(Records drawn from a dataset)
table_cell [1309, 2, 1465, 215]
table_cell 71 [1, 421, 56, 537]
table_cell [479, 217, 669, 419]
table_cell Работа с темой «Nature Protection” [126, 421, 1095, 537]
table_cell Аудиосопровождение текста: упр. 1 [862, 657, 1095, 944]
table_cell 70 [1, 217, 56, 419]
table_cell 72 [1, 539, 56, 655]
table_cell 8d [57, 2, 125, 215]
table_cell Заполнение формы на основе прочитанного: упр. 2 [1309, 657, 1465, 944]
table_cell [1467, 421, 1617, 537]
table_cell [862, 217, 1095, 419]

- [WHAT IS REQUIRED]
Every record above is to be written out exactly.

- [ANSWER SECTION]
table_cell [1309, 2, 1465, 215]
table_cell 71 [1, 421, 56, 537]
table_cell [479, 217, 669, 419]
table_cell Работа с темой «Nature Protection” [126, 421, 1095, 537]
table_cell Аудиосопровождение текста: упр. 1 [862, 657, 1095, 944]
table_cell 70 [1, 217, 56, 419]
table_cell 72 [1, 539, 56, 655]
table_cell 8d [57, 2, 125, 215]
table_cell Заполнение формы на основе прочитанного: упр. 2 [1309, 657, 1465, 944]
table_cell [1467, 421, 1617, 537]
table_cell [862, 217, 1095, 419]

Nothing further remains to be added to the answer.